Someone had called him to tell him about her? Who? Nonnie? The older woman was as sharp as they came. And spent more time on the internet than Addy did.

But what could Nonnie have found? There were no pictures of her on the internet. Nothing to tie her to her practice in Colorado. She’d searched for herself on Google, just to be sure, after Will and Sheriff Richards had both told her that they’d performed their own internet searches.

She didn’t know what to say. And as a lawyer, she knew that the best defense was silence.

It wasn’t as if she could explain. The reasons for her silence were still valid. Intact. No matter what Will Parsons had done, or who he’d become. Until she had a chance to speak with him, or prove that he’d actually done something criminal, until she told him that she was done, then she was under personal oath to him.

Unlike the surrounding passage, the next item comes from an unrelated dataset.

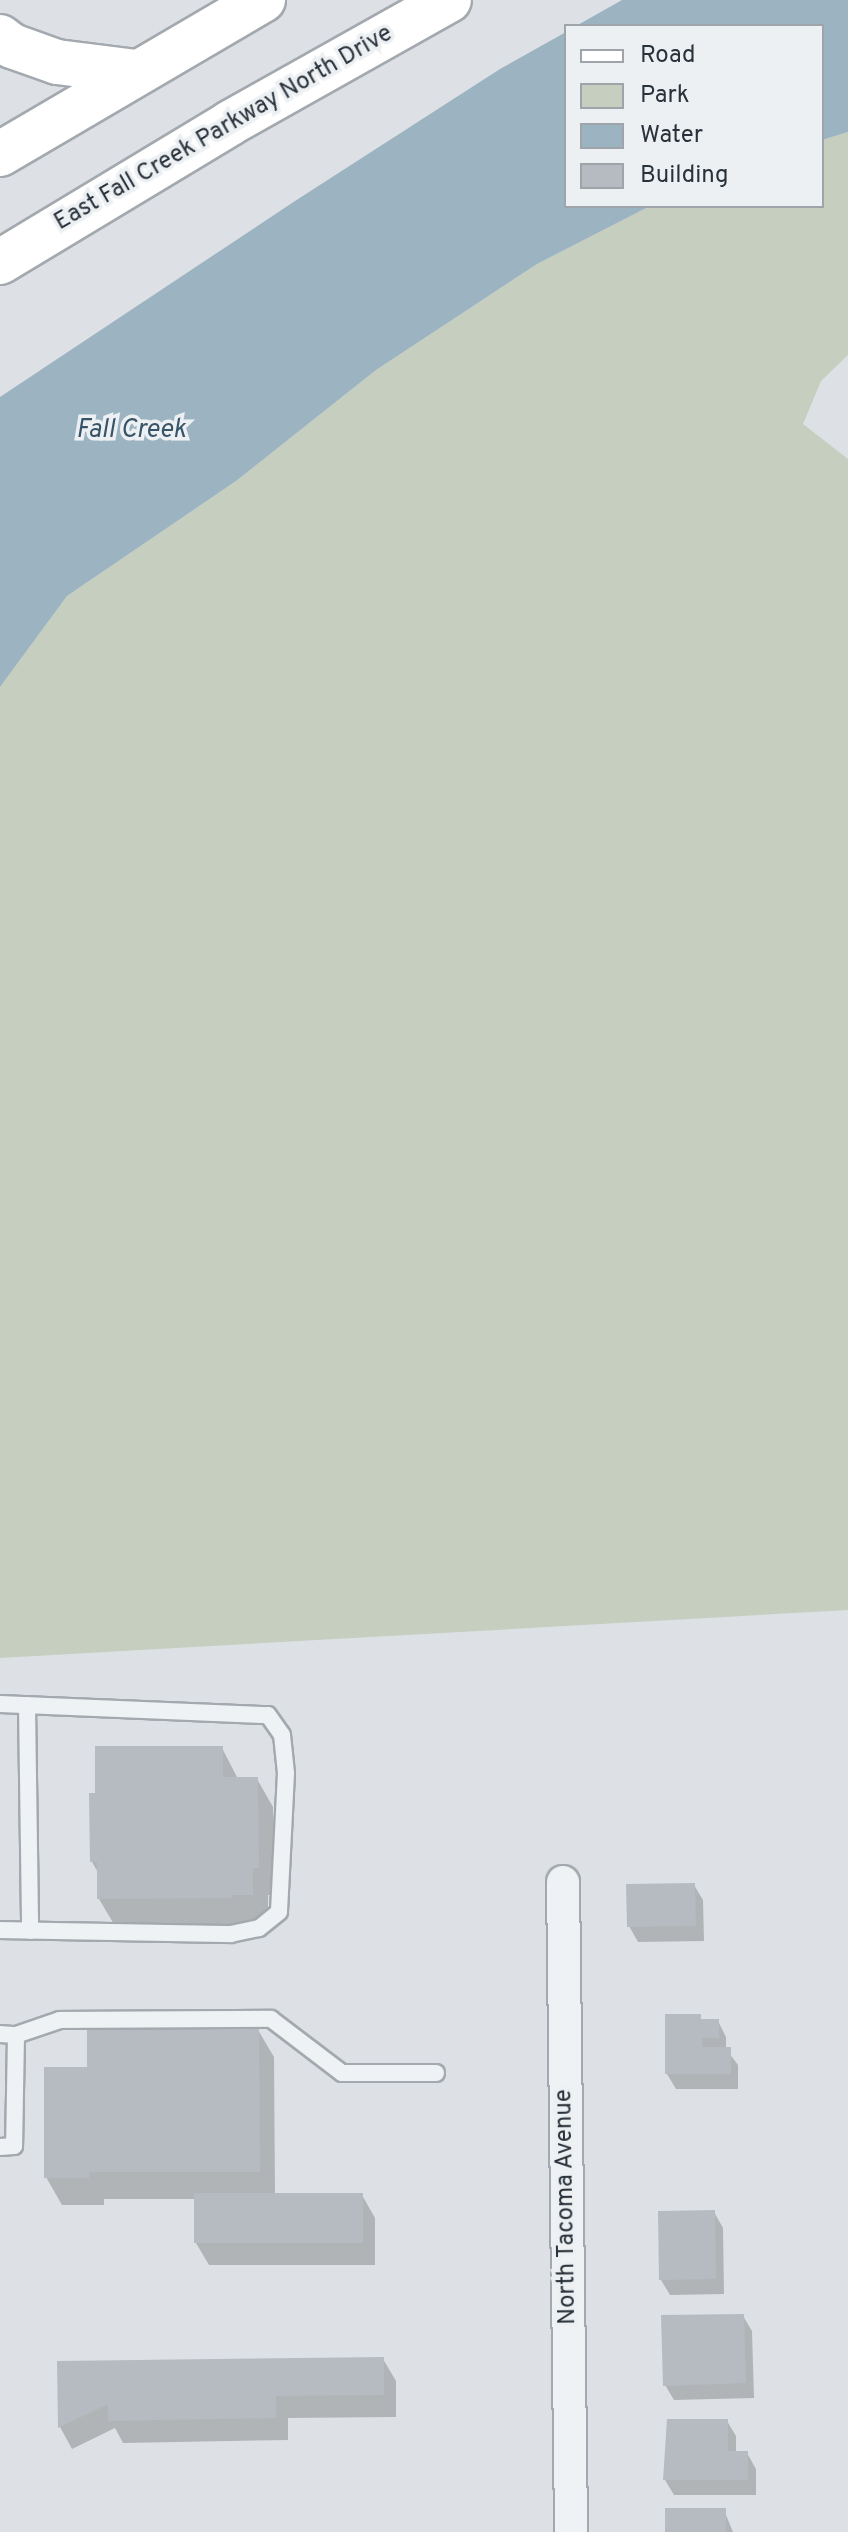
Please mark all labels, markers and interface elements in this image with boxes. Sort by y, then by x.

Even if the whole town found out who she was, she still couldn’t

tell them why she’d pretended to be someone else.

“It was from Ella.”

She stared. “Ella?” He’d heard from his ex-girlfriend? Had Mark told Ella about Adele? Was the woman jealous? Had she set out to find everything she could about the woman who was stealing Mark away from her? And...

No.

Wrapping her arms around her middle, Addy looked away from the man who’d grown to mean far too much to her in such a short span of time. She wasn’t thinking rationally.

Mark’s unusual silence spoke of a huge upset, but it didn’t have to do with her.

That’s when she remembered the house. She’d doubted Nonnie’s assurance that an entire town would keep her secret from her grandson. Nonnie must not have accounted for Mark’s ex-girlfriend.

But why would the sale of the house mean that he couldn’t have Addy?